*Description of the task*
Go through the entries below and work out how many lines include "Букле"; give only that number.

*The data*
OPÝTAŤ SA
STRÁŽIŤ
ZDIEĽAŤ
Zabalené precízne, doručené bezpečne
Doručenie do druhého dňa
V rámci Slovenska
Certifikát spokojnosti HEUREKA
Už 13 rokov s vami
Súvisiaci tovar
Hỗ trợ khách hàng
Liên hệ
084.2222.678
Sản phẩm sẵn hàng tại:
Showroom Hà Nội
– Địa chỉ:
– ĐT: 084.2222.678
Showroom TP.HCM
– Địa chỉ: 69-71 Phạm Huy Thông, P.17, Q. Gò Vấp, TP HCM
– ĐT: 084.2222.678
...
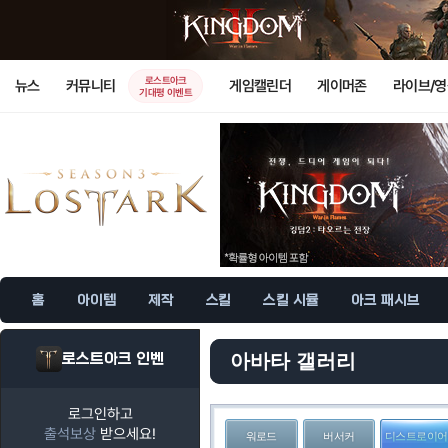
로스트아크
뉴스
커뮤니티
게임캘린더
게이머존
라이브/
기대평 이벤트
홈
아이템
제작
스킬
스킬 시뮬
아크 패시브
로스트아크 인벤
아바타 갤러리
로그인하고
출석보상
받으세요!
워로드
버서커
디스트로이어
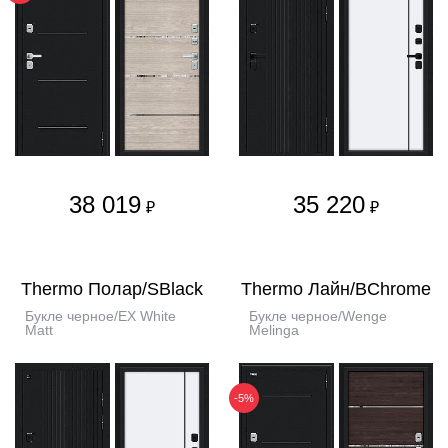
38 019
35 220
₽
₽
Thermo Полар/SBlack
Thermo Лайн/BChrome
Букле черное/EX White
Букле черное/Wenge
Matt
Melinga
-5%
--
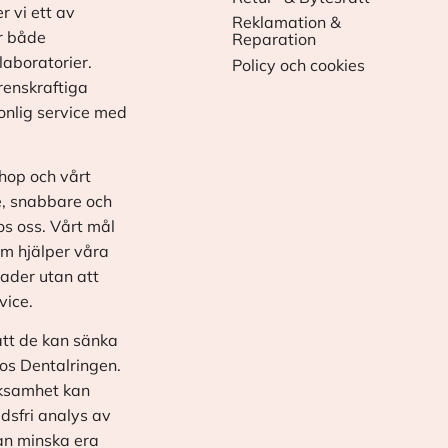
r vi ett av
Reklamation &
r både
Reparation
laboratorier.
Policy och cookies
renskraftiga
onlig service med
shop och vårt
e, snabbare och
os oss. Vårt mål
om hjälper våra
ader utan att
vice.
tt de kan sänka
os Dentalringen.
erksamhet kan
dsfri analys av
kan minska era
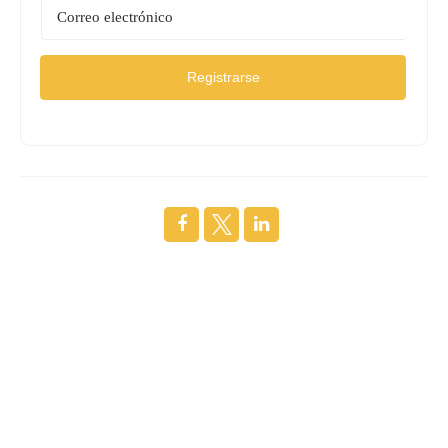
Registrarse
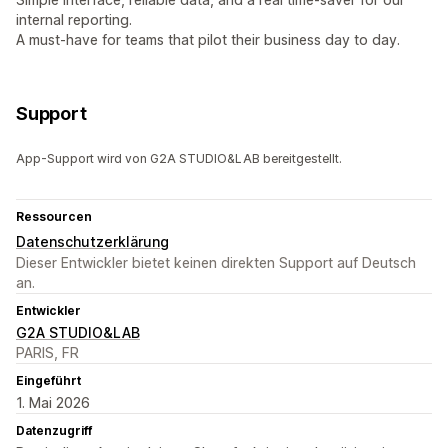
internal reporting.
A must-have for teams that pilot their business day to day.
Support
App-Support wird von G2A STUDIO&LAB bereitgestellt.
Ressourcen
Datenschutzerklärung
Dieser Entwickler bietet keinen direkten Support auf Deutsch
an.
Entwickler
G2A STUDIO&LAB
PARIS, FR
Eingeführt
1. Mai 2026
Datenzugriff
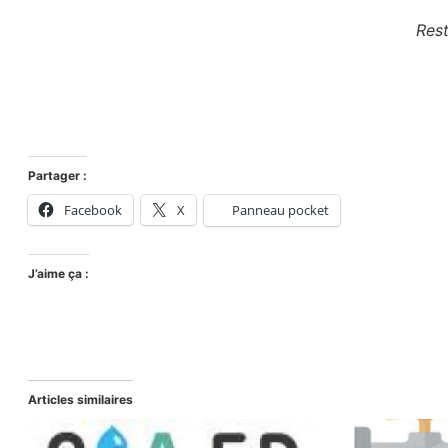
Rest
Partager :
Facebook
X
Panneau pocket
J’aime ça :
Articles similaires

*Answer space*
2